What you have to do. An exact copy is needed of the lines in the entries below from the line with "cios del sitio web. Si aceptas las" up to and including the line with "Resultados Provisorios - Fac. de Cs. Económicas", and of nothing else. Leave the pictures out.
:::::
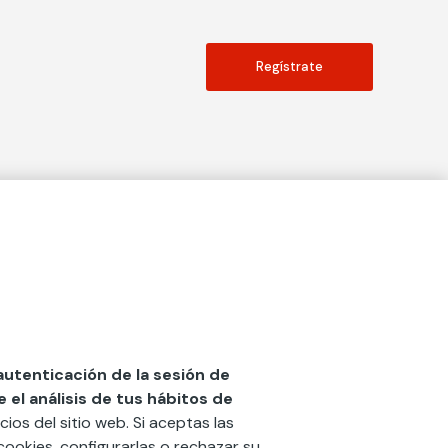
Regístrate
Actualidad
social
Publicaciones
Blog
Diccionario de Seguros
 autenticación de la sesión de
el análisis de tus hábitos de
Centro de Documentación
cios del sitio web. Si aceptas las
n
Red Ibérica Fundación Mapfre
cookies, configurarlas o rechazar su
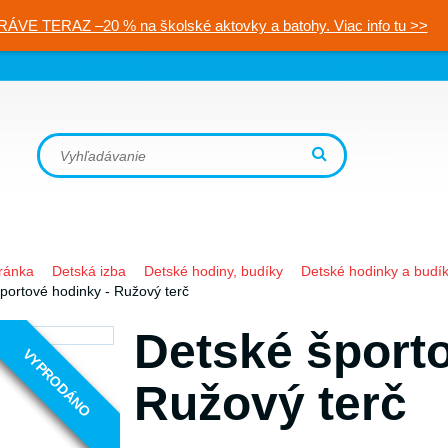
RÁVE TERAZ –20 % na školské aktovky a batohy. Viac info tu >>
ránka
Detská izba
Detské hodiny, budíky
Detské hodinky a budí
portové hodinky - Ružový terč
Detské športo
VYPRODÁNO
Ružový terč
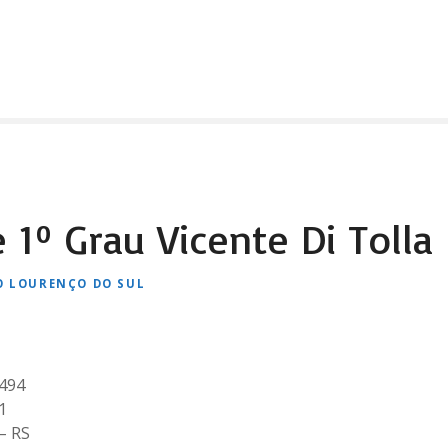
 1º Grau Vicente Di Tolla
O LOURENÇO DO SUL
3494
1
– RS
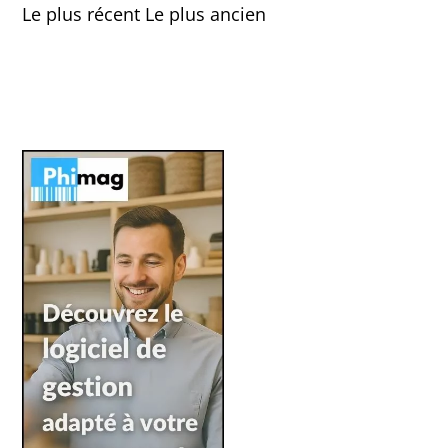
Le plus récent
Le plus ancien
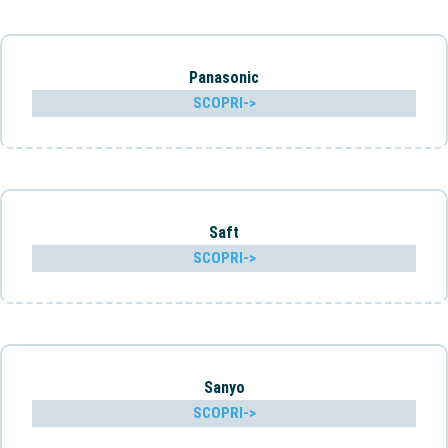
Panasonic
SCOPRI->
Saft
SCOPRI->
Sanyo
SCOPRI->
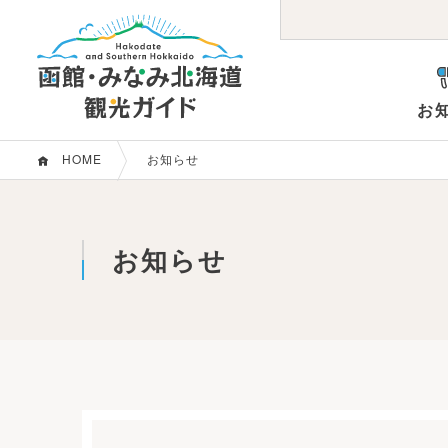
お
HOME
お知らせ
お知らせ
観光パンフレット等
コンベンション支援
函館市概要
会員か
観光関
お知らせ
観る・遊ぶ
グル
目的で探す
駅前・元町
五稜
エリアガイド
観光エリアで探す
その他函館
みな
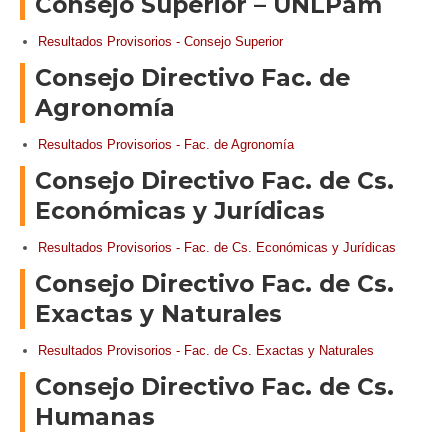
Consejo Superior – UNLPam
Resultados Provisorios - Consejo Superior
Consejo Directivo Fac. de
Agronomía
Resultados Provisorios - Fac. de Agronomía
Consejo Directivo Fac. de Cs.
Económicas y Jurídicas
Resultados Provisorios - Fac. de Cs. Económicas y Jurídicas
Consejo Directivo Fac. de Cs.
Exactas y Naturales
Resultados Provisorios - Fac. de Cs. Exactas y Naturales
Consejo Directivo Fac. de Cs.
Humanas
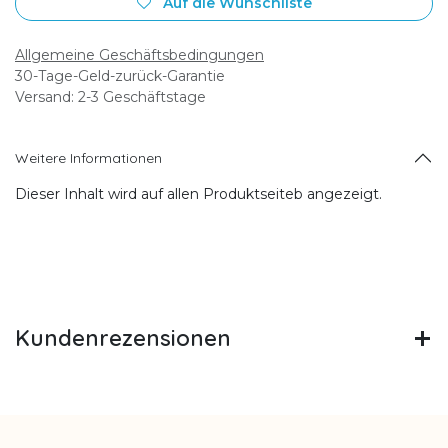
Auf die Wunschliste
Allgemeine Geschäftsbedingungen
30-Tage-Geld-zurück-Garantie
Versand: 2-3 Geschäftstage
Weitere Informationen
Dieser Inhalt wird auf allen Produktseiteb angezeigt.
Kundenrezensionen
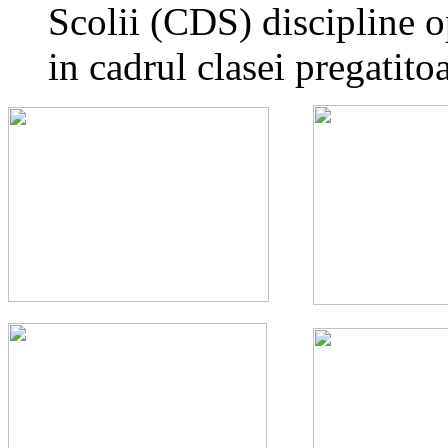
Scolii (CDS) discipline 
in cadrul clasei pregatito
:::::
Your solution.
cios del sitio web. Si aceptas las
n
Red Ibérica Fundación Mapfre
cookies, configurarlas o rechazar su
RÁVE TERAZ –20 % na školské aktovky a batohy. Viac info tu >>
ránka
Detská izba
Detské hodiny, budíky
Detské hodinky a budí
portové hodinky - Ružový terč
Detské športo
VYPRODÁNO
Ružový terč
 1º Grau Vicente Di Tolla
O LOURENÇO DO SUL
3494
1
– RS
Le plus récent
Le plus ancien
Panasonic
SCOPRI->
Saft
SCOPRI->
Sanyo
SCOPRI->
お
HOME
お知らせ
お知らせ
観光パンフレット等
コンベンション支援
函館市概要
会員か
観光関
お知らせ
観る・遊ぶ
グル
目的で探す
駅前・元町
五稜
エリアガイド
観光エリアで探す
その他函館
みな
Consejo Superior – UNLPam
Resultados Provisorios - Consejo Superior
Consejo Directivo Fac. de
Agronomía
Resultados Provisorios - Fac. de Agronomía
Consejo Directivo Fac. de Cs.
Económicas y Jurídicas
Resultados Provisorios - Fac. de Cs. Económicas y Jurídicas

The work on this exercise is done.